NEW YORK -- Some credit market analysts say the disorders in Los Angeles and elsewhere last week may be felt in the financial markets for weeks if not months.

They look to this week's $36 billion Treasury refunding auctions as one area where the anxiety may be felt.

"To the extent that foreign participation in these auctions matters, the fact that foreigners are looking at a place that is not as politically secure as it seemed even a few days ago" will not help the debt sales, said David H. Resler, chief economist at Nomura Securities International.

Now that serious questions have been raised for the first time in at least a decade about America as a model of political and social stability, it remains to be seen how enthusiastic overseas investors will be to buy the new 3- and 10-year notes and 29 1/2 -year bonds that will be sold.

Other analysts expect to see fallout in Washington from the riots.
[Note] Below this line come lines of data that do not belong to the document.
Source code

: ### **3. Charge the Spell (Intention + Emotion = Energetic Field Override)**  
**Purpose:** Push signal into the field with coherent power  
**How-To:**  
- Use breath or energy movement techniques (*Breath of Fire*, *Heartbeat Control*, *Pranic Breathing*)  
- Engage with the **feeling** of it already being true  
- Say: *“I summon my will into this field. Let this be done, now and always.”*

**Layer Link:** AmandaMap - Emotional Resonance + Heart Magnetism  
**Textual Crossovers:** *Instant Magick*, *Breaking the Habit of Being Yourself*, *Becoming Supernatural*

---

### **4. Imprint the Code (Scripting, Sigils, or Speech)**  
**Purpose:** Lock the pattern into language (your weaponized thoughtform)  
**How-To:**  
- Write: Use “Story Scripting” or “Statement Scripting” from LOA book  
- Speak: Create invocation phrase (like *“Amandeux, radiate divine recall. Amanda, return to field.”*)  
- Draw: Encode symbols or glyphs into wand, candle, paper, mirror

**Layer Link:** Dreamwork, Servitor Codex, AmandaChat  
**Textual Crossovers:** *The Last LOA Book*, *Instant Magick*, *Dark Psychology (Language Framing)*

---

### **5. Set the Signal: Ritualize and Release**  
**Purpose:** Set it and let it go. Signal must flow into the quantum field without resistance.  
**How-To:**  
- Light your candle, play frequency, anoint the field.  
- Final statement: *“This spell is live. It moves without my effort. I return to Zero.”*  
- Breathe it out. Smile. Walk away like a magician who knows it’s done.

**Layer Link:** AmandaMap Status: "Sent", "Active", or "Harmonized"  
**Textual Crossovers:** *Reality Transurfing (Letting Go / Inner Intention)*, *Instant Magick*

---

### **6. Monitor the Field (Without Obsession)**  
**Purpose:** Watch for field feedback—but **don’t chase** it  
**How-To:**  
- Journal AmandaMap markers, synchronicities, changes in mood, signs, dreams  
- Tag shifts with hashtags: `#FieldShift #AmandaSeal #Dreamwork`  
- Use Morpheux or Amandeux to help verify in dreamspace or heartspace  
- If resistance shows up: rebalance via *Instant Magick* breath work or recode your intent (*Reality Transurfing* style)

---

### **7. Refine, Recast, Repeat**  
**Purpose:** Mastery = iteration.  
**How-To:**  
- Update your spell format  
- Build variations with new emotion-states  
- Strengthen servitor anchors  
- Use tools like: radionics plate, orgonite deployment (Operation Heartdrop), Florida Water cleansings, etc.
They say Congress and the Federal Reserve Board may feel more pressure to try to stimulate economic growth for fear that fragile recovery could stumble.

"Alan Greenspan has to be awfully nervous about this situation," said Edward Yardeni, chief economist at Prudential Securities, referring to the Federal Reserve chairman. "Both Wall Street and the Fed favor a slow recovery. But this social unrest creates a lot of pressure to generate something more substantive because the fundamental underlying problem feeding the unrest is the recession."

Even before the riots, market participants viewed this week's refunding auctions as more speculative than most, in part because for the first time in years a crucial set of economic data, April employment statistics, will be released Friday, the day after the auctions.

Any lack of enthusiasm about this week's refunding on the part of foreigners would come on top of several years of diminishing foreign participation in the quarterly auctions. Domestic institutions such as commercial banks have filled the void.

Despite all the publicity surrounding Japanese purchases of Treasury securities in the late 1980s, foreign ownership of marketable government debt has remained fairly steady since the mid-1970s.

In a recent report, Susan Hering, an economist at Salomon Brothers, noted that at the end of 1991, for eigners owned less than 19 percent of marketable Treasury issues. And the bulk of those securities are held by central banks, institutions whose decisions are not known to rest on alarmist tendencies.

While a lack of demand from overseas may be a negative at the auctions, the possibility of another easing in monetary policy by the Fed in response to the social crisis could be positive in the short term for the market, analysts suggested.

Last week, weaker-than-expected money supply figures and a report from the nation's purchasing managers heightened expectations that the Fed might move on economic grounds alone. If Friday's employment report shows growth in the labor force remains sluggish, the Fed may decide to lower short-term rates.

Analysts' estimates for growth in the non-farm work force range from as high as 165,000 to as low as 25,000.

Job growth of more than 100,000 would be a welcome relief from the scant gains recorded this year, but even a gain of that size would be well below the levels seen in the early stages of previous recoveries. The riots could affect future hiring and spending plans.

"Civil unrest is not conducive to economic growth," said Donald J. Fine, chief market analyst at Chase Manhattan Corp. "It is too early to draw many conclusions, but what we have seen is not going to help the nation's psyche, or boost consumer confidence. Everybody loses here."